The patient then presented seven months later with recurrent bilateral leg weakness, upper motor neuron signs, and a T3 sensory level. Initial magnetic resonance imaging (MRI) of the spinal cord was unremarkable and CSF studies continued to show elevated protein and positive WNV IgG. He was treated with IVIg again, but symptoms continued to progress. Repeat MRI of thoracic spine showed T2 hyperintensity at the T1–T2 level with enhancement.
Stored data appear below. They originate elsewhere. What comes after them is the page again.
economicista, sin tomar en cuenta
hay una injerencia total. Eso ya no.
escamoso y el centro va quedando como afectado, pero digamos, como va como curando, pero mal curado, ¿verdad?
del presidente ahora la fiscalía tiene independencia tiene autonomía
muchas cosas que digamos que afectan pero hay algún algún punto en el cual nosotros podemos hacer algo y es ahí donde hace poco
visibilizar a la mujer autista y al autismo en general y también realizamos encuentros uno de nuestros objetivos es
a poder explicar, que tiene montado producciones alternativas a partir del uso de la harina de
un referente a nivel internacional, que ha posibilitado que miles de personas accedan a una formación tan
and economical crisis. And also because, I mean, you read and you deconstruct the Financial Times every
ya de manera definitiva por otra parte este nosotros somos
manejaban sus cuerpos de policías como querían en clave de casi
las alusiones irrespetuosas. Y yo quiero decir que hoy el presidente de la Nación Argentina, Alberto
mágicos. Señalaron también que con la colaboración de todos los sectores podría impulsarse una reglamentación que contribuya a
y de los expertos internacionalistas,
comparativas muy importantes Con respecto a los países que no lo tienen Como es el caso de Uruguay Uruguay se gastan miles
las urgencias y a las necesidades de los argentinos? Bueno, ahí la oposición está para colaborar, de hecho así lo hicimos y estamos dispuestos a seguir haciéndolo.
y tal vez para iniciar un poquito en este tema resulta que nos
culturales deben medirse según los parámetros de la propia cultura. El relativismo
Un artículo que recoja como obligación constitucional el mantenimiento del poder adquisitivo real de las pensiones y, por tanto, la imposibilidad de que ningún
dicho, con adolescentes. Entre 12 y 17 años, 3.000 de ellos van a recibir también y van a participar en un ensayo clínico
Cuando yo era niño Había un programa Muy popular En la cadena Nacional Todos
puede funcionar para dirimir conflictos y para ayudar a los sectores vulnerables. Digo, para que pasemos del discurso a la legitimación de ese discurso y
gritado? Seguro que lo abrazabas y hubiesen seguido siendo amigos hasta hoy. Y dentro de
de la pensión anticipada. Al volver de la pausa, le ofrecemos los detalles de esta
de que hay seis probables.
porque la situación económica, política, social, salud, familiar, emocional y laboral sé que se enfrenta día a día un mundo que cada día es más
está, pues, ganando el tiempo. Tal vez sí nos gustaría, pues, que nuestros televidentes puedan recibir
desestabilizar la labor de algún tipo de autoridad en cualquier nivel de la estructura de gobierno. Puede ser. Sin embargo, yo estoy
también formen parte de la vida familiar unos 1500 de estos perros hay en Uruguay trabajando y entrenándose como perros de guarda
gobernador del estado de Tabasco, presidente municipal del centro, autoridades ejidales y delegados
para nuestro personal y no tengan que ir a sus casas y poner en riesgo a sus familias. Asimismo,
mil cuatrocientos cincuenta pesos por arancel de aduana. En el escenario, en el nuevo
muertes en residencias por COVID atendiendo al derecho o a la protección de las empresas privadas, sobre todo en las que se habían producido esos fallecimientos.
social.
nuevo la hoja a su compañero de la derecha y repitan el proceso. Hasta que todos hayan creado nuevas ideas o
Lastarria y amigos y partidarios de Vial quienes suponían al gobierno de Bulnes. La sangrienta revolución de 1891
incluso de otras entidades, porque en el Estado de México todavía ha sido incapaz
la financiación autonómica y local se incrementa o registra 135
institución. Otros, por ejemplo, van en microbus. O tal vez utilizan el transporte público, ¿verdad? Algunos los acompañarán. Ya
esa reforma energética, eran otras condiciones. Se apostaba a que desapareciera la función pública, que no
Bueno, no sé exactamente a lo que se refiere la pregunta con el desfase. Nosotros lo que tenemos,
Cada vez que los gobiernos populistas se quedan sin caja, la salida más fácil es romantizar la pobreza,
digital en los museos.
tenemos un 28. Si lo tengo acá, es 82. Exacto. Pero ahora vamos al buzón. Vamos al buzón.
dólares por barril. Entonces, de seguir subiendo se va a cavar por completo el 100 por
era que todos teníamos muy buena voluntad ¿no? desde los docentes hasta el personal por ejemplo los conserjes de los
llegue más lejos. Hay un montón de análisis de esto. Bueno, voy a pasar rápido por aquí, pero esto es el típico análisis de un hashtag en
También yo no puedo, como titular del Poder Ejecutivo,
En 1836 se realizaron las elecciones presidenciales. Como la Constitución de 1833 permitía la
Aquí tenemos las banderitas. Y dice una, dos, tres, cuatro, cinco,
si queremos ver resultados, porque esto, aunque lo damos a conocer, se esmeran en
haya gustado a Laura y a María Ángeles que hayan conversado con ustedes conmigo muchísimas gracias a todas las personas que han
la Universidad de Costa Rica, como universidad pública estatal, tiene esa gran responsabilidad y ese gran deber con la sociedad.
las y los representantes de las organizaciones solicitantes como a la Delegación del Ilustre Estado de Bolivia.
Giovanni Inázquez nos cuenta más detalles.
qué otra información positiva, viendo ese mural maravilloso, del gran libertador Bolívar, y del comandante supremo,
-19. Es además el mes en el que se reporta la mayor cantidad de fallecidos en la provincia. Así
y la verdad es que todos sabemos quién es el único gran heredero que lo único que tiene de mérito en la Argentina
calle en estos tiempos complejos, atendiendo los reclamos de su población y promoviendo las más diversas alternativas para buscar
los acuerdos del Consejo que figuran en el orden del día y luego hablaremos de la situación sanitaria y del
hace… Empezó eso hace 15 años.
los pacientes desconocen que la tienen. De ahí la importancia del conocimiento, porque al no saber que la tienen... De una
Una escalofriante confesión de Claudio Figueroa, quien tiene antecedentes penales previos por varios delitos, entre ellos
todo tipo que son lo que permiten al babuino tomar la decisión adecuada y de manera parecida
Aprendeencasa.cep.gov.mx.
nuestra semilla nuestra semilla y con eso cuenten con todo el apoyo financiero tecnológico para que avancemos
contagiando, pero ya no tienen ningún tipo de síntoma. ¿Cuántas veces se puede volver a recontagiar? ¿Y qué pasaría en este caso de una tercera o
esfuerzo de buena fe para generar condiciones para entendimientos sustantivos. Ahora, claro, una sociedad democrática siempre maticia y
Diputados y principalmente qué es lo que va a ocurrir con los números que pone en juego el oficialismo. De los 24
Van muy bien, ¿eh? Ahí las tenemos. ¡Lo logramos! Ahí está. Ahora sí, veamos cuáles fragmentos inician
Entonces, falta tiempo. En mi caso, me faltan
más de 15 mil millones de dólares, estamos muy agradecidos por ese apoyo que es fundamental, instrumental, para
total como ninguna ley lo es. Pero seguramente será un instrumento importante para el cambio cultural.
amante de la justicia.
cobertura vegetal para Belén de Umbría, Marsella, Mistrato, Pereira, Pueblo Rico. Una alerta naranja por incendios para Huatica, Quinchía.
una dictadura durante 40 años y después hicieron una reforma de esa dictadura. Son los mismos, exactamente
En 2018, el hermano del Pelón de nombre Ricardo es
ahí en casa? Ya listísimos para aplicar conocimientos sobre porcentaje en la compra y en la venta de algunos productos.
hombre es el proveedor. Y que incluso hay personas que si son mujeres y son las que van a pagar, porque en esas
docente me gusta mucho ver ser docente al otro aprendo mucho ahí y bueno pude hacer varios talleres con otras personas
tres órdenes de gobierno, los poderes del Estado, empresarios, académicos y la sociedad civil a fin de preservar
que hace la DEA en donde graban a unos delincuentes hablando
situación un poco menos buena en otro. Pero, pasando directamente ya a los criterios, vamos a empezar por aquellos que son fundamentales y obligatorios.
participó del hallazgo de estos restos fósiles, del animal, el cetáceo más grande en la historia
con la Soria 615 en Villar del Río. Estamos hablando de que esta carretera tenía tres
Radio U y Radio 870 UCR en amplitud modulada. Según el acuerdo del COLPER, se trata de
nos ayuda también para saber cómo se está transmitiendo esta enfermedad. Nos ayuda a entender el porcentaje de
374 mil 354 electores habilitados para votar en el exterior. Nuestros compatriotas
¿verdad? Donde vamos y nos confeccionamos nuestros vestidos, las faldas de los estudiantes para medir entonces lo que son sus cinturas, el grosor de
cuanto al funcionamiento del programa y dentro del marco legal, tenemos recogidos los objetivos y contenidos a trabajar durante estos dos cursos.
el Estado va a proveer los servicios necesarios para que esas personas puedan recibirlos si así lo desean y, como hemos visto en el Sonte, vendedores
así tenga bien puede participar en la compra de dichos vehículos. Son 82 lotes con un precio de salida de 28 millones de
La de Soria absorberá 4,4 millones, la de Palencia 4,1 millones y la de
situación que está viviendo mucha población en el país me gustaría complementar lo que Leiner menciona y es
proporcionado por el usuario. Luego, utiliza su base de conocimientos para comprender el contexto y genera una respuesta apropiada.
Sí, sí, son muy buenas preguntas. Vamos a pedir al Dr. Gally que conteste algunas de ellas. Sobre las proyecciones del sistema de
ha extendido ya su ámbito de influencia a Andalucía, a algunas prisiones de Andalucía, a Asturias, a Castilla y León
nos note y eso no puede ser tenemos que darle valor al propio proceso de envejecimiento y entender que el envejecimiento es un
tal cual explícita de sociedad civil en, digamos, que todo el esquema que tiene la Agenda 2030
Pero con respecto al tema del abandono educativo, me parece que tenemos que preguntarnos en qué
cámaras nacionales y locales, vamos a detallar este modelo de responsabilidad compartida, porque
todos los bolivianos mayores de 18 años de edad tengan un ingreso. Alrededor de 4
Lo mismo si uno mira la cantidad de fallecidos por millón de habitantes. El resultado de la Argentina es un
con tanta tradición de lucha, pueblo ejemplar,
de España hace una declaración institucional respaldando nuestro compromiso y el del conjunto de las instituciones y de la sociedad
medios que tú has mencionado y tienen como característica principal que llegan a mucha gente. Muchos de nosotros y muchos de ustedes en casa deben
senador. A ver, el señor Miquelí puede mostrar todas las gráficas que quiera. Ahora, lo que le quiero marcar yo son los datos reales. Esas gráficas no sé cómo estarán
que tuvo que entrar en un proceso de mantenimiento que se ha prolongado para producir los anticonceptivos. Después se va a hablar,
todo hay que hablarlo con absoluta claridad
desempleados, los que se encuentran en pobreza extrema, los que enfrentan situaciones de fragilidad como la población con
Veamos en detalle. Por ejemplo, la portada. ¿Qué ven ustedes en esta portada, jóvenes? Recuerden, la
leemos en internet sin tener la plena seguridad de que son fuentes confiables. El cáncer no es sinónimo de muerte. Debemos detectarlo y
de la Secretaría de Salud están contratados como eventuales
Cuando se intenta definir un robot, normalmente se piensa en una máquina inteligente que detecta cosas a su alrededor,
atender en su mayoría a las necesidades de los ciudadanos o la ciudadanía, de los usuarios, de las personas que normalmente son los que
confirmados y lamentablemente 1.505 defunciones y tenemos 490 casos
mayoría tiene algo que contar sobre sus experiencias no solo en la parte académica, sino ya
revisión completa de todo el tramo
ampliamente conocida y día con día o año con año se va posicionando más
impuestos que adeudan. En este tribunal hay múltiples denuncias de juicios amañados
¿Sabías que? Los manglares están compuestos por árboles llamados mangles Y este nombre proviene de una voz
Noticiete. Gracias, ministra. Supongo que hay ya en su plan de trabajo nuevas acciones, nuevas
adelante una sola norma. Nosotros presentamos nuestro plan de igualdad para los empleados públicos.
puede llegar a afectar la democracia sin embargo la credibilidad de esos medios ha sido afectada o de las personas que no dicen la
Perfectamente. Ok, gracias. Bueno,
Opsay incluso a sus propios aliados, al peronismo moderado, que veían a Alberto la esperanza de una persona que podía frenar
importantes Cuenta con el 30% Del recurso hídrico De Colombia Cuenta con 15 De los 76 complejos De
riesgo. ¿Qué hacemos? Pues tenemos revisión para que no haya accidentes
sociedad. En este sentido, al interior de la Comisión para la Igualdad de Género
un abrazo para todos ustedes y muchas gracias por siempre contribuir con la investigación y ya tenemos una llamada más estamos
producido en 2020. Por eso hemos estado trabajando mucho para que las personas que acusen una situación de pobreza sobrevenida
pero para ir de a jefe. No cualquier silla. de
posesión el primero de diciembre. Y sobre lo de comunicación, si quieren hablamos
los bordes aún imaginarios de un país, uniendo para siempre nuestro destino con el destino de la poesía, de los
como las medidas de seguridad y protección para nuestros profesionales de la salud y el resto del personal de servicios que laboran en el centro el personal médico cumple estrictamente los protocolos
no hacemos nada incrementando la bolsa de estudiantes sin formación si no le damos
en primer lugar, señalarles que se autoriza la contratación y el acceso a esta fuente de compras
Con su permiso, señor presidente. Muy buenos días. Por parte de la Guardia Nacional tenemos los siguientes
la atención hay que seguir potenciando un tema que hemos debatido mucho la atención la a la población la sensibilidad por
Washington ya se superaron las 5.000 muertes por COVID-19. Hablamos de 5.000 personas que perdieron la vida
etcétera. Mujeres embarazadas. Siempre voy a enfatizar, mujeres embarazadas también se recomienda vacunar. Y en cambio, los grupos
He was subsequently treated with IV steroids for transverse myelitis and he improved clinically.

Conclusions: Neurologic manifestations of WNV include encephalopathy, polyneuropathy, myelitis, ataxia, and extrapyramidal symptoms. These syndromes do not typically recur, and any post-infectious inflammatory manifestation occurs soon after exposure. Our patient not only first developed AIDP due to WNV but additionally re-presented seven months after this initial diagnosis with post-WNV transverse myelitis. This case emphasizes the importance of a thorough neurological examination, as well as the necessity to maintain a systematic approach when evaluating patients with repeated neurological complaints. This was evident in our patient who experienced a unique combination of neurological sequelae of WNV.

Disclosure: Dr. Johal has nothing to disclose. Dr. Castro Apolo has nothing to disclose. Dr. Ravichandran has nothing to disclose. Dr. Sivakumar has nothing to disclose. Dr. Varade has nothing to disclose. Dr. Walsh has nothing to disclose.